What does the Spirit really want within us? What does He help us to do? What do you hope for? We hope for new heavens and a new earth (2 Peter 3:13), the Kingdom of Heaven. We do not want to live in this perishing world anymore. We are tired, and thus hope for the Day of our Lord. We want to live eternally with no sin, no illness, no evil spirit; we want to live there happily with joy, peace, love and meekness in full fellowship with the Lord Jesus and with each other.

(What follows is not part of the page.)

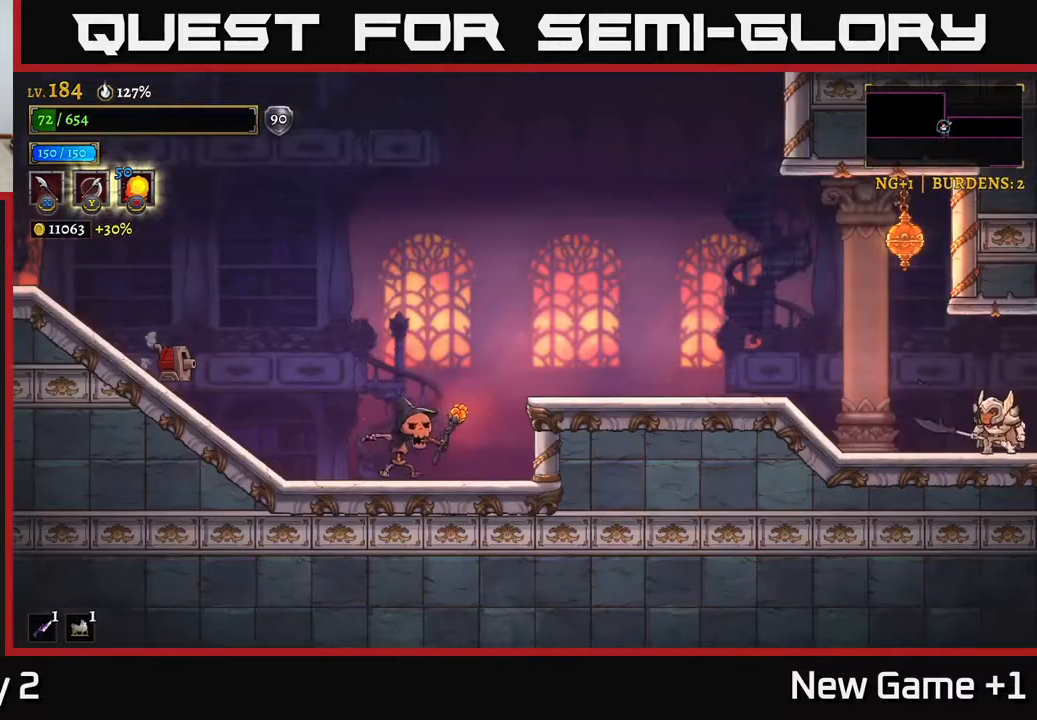
{"buttons": ["A", "X"], "left_stick": "up", "right_stick": "center", "events": [[117, "left_stick", "left"], [383, "A", "down"], [383, "left_stick", "up"], [417, "X", "down"]]}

So, the Spirit groans and makes intercessions for us, waiting for new heavens and a new earth. Frankly speaking, we, the righteous, have no pleasure in this world except for, perhaps, playing soccer once in a while with our fellow servants of God. We live on earth because we are interested in preaching the gospel. But for this Great Commission, the righteous would have no reason for being in this world.
 
 
God lets all things work together for good to the born again who love Him
 
Let us read Roman 8:28-30. “And we know that all things work together for good to those who love God, to those who are the called according to His purpose. For whom He foreknew, He also predestined to be conformed to the image of His Son, that He might be the firstborn among many brethren. Moreover whom He predestined, these He also called; whom He called, these He also justified; and whom He justified, these He also glorified.”
In Romans 8:28 Paul says, “And we know that all things work together for good to those who love God, to those who are the called according to His purpose.” This passage is very important. Many people think, “Why was I born? God should have made me in a place where Satan did not exist, and He should have allowed me to live in the Kingdom of Heaven from the beginning. Why did He make me like this?” Some people who were born into bad situations hold a grudge, first against their parents, and then against God. “Why did You make me to be born with such suffering?”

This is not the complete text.